It’s not hard to understand the problem: All interest, no commitment. The diet industry loves this person because he or she is a lifelong customer. If they actually lost 20 pounds permanently, then why buy more books, clothes and diet plans?
The simplest piece of advice for this person is just to start walking, a few miles every day, and put less food on your plate. Problem solved.
The investment media works exactly the same way. Television and the Internet are a constant drip of nearly useless information. It thrives on doubt and confusion and hawks overly complex financial products to pay the bills: funds with high fees, trading platforms with bells and whistles even the pros don’t use, interviews with CEOs who have no more perspective than the next guy.
The trouble with all this media noise is that it tends to affect prices negatively in the short run, while stocks are uncertain (that is to say, volatile) over the long run, too.
Of course, the larger problem is that people pay too little attention to saving and retirement altogether. They either buy into the notion that someone else will take care of it (Social Security, a pension if they have it) or that “their ship will come in” (in the form of an inheritance or the lottery) or, most perniciously, that things just get better and better over time.
That last illusion is the dangerous one. Far too many people fail to save and then find themselves downsized at the height of their earning capacity, never to recover.
Or they save enough but let their investments careen from risky bet to risky bet, hoping to build a nest egg on the backs of legions of “bigger fools” in the marketplace.
Like diet and exercise, retirement saving is a lifelong endeavor, a habit more than a single decision along the way. Simple investing is daily investing.
Similar to eating less and moving more, the trick to retiring on time is to save without thinking. You can do simple investing by automating withdrawals from your pay into a retirement account. By dedicating raises to saving more. And by spending less.
After that’s set up, the only thing left to do is…nothing.
Well, not actually nothing at all. Two problems begin at this stage, doing too little and doing too much.
Doing too little is putting your cash into a money market or CD and letting it sit for 20 years.

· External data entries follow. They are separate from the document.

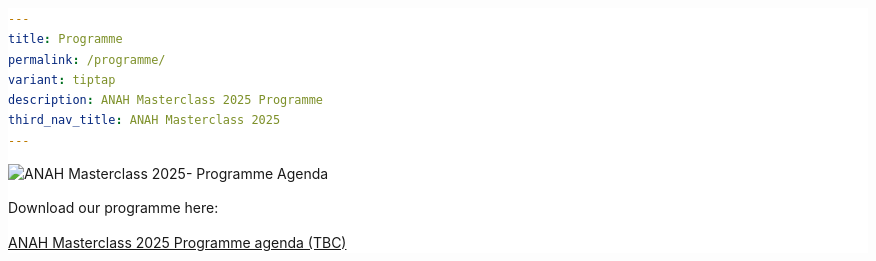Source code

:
 ```yaml
---
title: Programme
permalink: /programme/
variant: tiptap
description: ANAH Masterclass 2025 Programme
third_nav_title: ANAH Masterclass 2025
---
```

<div class="isomer-image-wrapper">
<img style="width: 100%" height="auto" width="100%" alt="ANAH Masterclass 2025- Programme Agenda" src="/images/ANAH ASEAN Network of Adrenal/ANAH AFES Masterclass 2025/ANAH_Masterclass_2025_Programme_agenda__7_July_.png">
</div>
<p>Download our programme here:</p>
<p><a href="/files/ANAH/ANAH_Masterclass_2025_Programme_agenda__7_July_.pdf" rel="noopener nofollow" target="_blank">ANAH Masterclass 2025 Programme agenda (TBC)</a>
</p>
<p></p>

Inflation will ensure that you lose money with this plan, but it happens to some.
That’s why, increasingly, 401(k) plans “default” into target-date funds that programmatically buy a mix of stocks and bonds based on your age and retirement target.
Then there’s doing too much, the investment equivalent of yo-yo dieting.
Years of research have shown, and investors are starting to realize, that the more active you are as an investor, the more likely you are to throw away gains the market will hand you simply for being patient.
As to what to buy, the answer is much like good dieting choices: a selection of assets in reasonable portions, each designed to provide the right nutrients to the parts of your portfolio that need it.